In genetic epidemiological studies, family history data are collected on
relatives of study participants and used to estimate the age-specific risk of
disease for individuals who carry a causal mutation. However, a family
member’s genotype data may not be collected due to the high cost of
in-person interview to obtain blood sample or death of a relative. Previously,
efficient nonparametric genotype-specific risk estimation in censored mixture
data has been proposed without considering covariates. With multiple predictive
risk factors available, risk estimation requires a multivariate model to account
for additional covariates that may affect disease risk simultaneously.

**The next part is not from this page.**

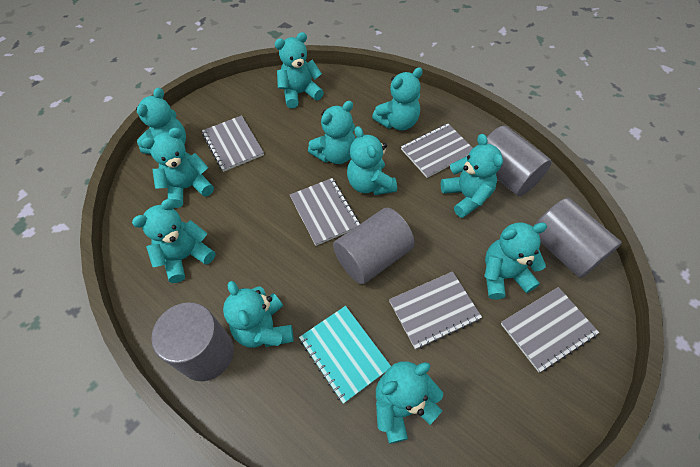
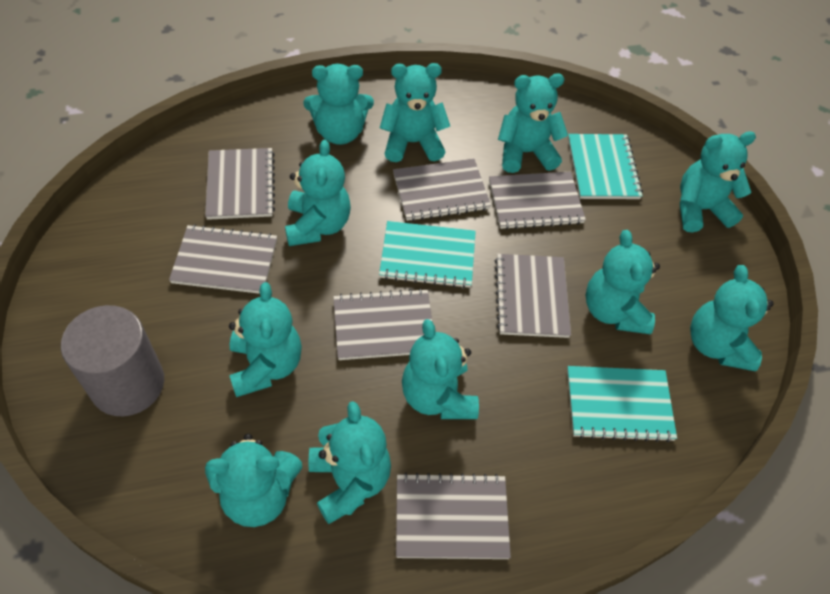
grey cylinder: 4 -> 1
grey notebook: 5 -> 7
turquoise notebook: 1 -> 3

Therefore, it is important to consider the role of covariates in the
genotype-specific distribution estimation using family history data. We propose
an estimation method that permits more precise risk prediction by controlling
for individual characteristics and incorporating interaction effects with
missing genotypes in relatives, and thus gene-gene interactions and
gene-environment interactions can be handled within the framework of a single
model. We examine performance of the proposed methods by simulations and apply
them to estimate the age-specific cumulative risk of Parkinson’s disease
(PD) in carriers of LRRK2 G2019S mutation using first-degree
relatives who are at genetic risk for PD. The utility of estimated carrier risk
is demonstrated through designing a future clinical trial under various
assumptions. Such sample size estimation is seen in the Huntington’s
disease literature using the length of abnormal expansion of a CAG repeat in the
HTT gene, but is less common in the PD literature.